===== EXTRAIT DE PAGE
On entend souvent parler de la contribution que le tout nouvel État d’Haïti et ses dirigeants aux environs des années 1806 et 1816 ont apportée aux Libérateurs et à l’indépendance de certains États de l’Amérique latine, notamment le Venezuela, la Colombie et l’Equateur formant jadis ce qu’on appelait : la Grande-Colombie.  Tous les historiens s’intéressant à cette partie du monde connaissent cette histoire. Nous voulons, aujourd’hui, mettre l’accent sur la reconnaissance éternelle de ces trois pays vis-à-vis d’Haïti et le peuple haïtien en général. Une reconnaissance qui s’est manifestée depuis l’origine de la constitution ou de la naissance de ces États. Il existe, en effet, un lien particulier entre le peuple haïtien et les peuples du Venezuela, de la Colombie et de l’Equateur d’aujourd’hui et ce, malgré que Haïti, par le fait de ses dirigeants, depuis quelques décennies, se soit placé en dehors du champ républicain, c’est-à-dire de l’idéal qui l’a consacré en tant que Nation.

Ces idéaux progressistes, humanistes et internationalistes qui l’ont conduit non seulement à son indépendance en tant que peuple mais aussi qui l’ont amené à aider d’autres peuples en lutte pour leur auto-détermination. L’Amérique latine, en dépit de sa spécificité linguistique par rapport à Haïti compte tenu du statut d’ancienne colonie française, donc francophone, demeure pour les haïtiens une terre sur laquelle ils ne se sentent pas trop éloignés de la mère patrie dans la mesure où, que ce soit le Venezuela, la Colombie ou l’Equateur, il y a un double lien qui les unit : les afro-descendants de ces pays d’une part, et bien entendu, l’approche historique d’un passé commun d’autre part. Mais, au-delà, il y a ce symbole fort, vivace et éternel qu’est l’étendard de ces trois États. Personne ne s’en souvient, peut-être même pas la population de ces pays.
==========
▶ **CONSIGNE**
Reproduisez le passage de l'extrait sur Haïti et la Grande-Colombie qui commence aux mots « Ces idéaux progressistes, humanistes » et s'arrête après « de ces pays. ».
===== ENREGISTREMENTS FOURNIS
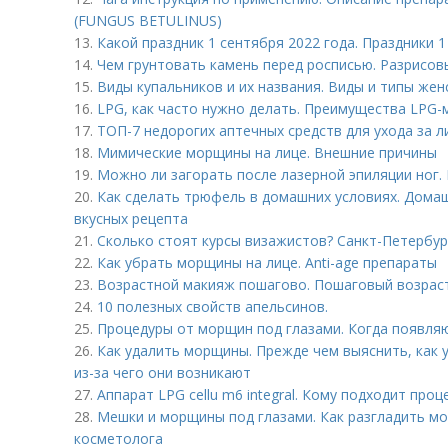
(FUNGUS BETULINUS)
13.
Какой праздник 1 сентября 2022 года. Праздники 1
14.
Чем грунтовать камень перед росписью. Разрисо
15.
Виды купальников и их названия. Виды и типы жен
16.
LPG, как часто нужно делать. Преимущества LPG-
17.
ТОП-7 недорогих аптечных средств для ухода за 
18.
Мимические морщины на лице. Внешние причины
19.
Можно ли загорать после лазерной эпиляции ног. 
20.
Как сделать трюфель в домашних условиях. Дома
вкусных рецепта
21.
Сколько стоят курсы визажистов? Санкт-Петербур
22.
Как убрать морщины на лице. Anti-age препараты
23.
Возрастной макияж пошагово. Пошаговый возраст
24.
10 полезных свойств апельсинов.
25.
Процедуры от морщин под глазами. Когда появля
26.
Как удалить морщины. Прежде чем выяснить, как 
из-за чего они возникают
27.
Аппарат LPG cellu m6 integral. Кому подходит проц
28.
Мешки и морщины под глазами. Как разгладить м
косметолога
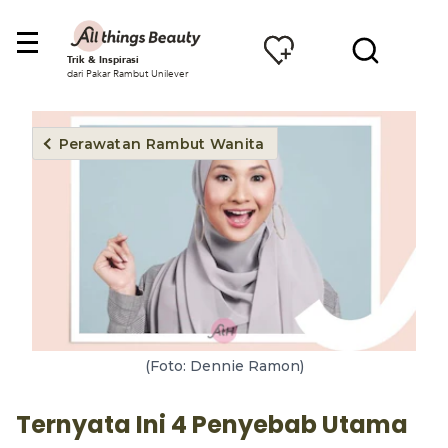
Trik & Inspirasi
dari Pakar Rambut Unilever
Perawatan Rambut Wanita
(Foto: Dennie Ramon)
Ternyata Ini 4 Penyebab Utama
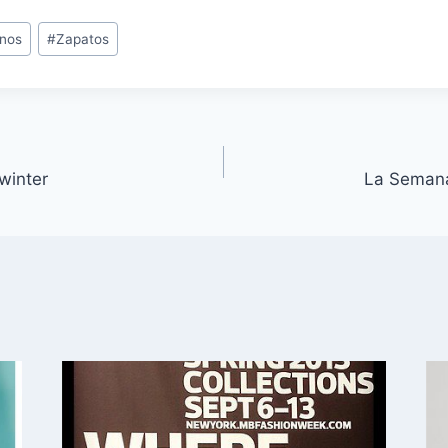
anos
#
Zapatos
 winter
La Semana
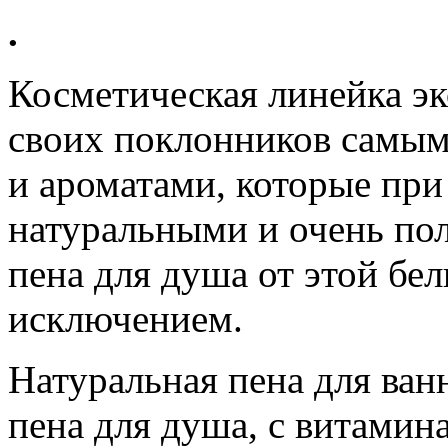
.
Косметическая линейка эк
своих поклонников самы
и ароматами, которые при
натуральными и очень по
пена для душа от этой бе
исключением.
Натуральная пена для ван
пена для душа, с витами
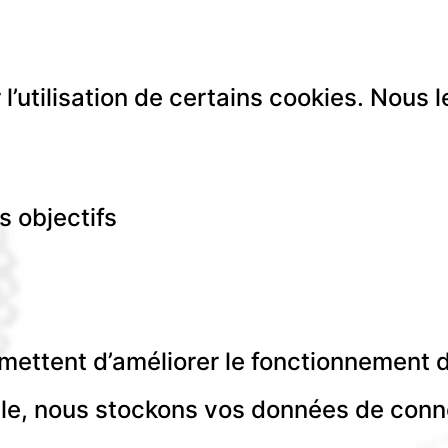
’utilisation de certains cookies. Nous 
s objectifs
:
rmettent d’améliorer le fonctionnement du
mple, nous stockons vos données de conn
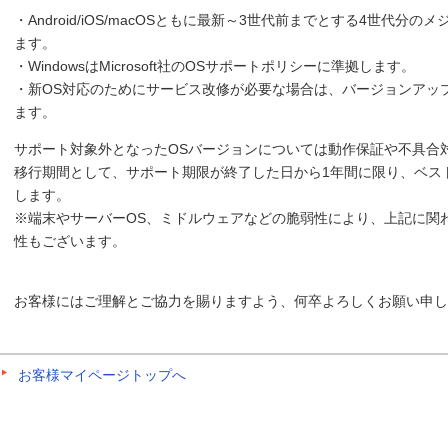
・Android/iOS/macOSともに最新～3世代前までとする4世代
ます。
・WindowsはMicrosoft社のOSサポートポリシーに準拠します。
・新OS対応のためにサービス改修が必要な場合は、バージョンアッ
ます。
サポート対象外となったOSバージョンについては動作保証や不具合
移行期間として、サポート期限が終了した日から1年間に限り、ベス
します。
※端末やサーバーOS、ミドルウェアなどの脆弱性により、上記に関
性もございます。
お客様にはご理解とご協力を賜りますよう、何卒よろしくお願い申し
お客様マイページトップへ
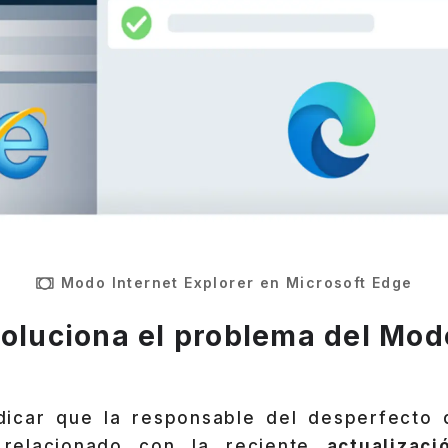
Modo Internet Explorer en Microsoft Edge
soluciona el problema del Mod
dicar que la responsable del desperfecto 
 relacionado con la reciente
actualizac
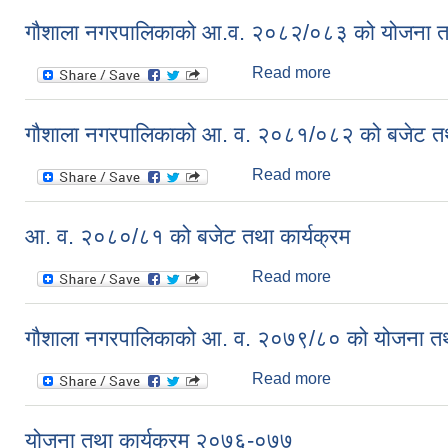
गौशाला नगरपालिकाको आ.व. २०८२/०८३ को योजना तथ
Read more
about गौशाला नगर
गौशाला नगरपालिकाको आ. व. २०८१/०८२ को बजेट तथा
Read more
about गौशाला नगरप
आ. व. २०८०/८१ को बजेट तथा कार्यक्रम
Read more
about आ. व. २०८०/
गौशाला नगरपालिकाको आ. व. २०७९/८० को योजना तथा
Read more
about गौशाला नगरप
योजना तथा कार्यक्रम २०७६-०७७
==========
▶ **RÉPONSE ATTENDUE**
Ces idéaux progressistes, humanistes et internationalistes qui l’ont conduit non seulement à son indépendance en tant que peuple mais aussi qui l’ont amené à aider d’autres peuples en lutte pour leur auto-détermination. L’Amérique latine, en dépit de sa spécificité linguistique par rapport à Haïti compte tenu du statut d’ancienne colonie française, donc francophone, demeure pour les haïtiens une terre sur laquelle ils ne se sentent pas trop éloignés de la mère patrie dans la mesure où, que ce soit le Venezuela, la Colombie ou l’Equateur, il y a un double lien qui les unit : les afro-descendants de ces pays d’une part, et bien entendu, l’approche historique d’un passé commun d’autre part. Mais, au-delà, il y a ce symbole fort, vivace et éternel qu’est l’étendard de ces trois États. Personne ne s’en souvient, peut-être même pas la population de ces pays.